Sunday 15 June 2014

Favourite fictional father: Ben Healy in Problem Child #bookaday

Day 15 of the #bookaday challenge. Who is your favourite fictional father? Well, I don’t mind admitting that this one stumped me. Dads don’t seem to be that common in the books I read, living dads even less so. They tend to need avenging, deposing, finding or replacing. For example, here are the last ten novels I read, and what I could find about the dads in them:

  1. The Buried Life, Carrie Patel: Jane is an orphan.
  2. God’s War, Kameron Hurley: Nyx “has never known a father”, Rhys’s father disowned him and is dead.
  3. Child of a Hidden Sea, A.M. Dellamonica: can’t be specific without giving away plot details, but he’s no Doctor Huxtable.
  4. Ghost Train to New Orleans, Mur Lafferty: adoptive parents elsewhere, mentioned, but unaffectionate; birth parents missing or dead.
  5. City of Stairs, Robert Jackson Bennett: Shara is an orphan.
  6. Lagoon, Nnedi Okorafor: the father of Adaora’s children quickly turns nasty.
  7. The Goblin Emperor, Katherine Addison: Maia was exiled to the middle of nowhere by his father, the Emperor Varenechibel the Fourth, who dies at the beginning of the book, leaving Maia an orphan.
  8. Costume Not Included, Matthew Hughes: the previous novel in the series explains that Chesney’s dad, Wagner Arnstruther, “departed for parts unknown with a waitress he met at a truck stop”.
  9. New Amsterdam, Elizabeth Bear: Jack says “my parents couldn’t afford to feed me; they indentured me at five”.
  10. Template, Matthew Hughes: Conn says, “As an infant, I was sold anonymously to my indentor, Ovam Horder.”

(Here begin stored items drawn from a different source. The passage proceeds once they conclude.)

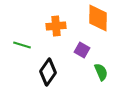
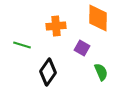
purple square: moved 2 px up
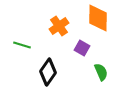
orange cross: moved 3 px right; rotated 30 degrees counterclockwise
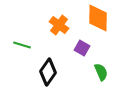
orange cross: moved 1 px up; rotated 18 degrees counterclockwise
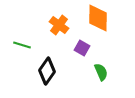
black diamond: moved 1 px left, 1 px up
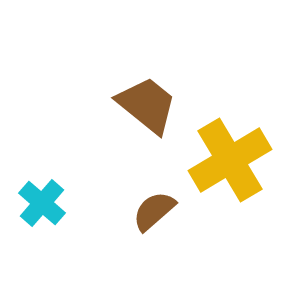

So sod it, I’ve gone for a fictional dad who wasn’t in a book. Ben Healy in Problem Child, as played by the wonderful John Ritter. He adopts the child from hell, a little boy whose penpal is Martin “The Bow Tie Killer” Beck. Junior destroys Ben’s life, takes away everything: possessions, reputation, wife, job, sanity. By film two they’ve been forced to leave town. And yet he keeps trying to do his best for the kid. An example to us all!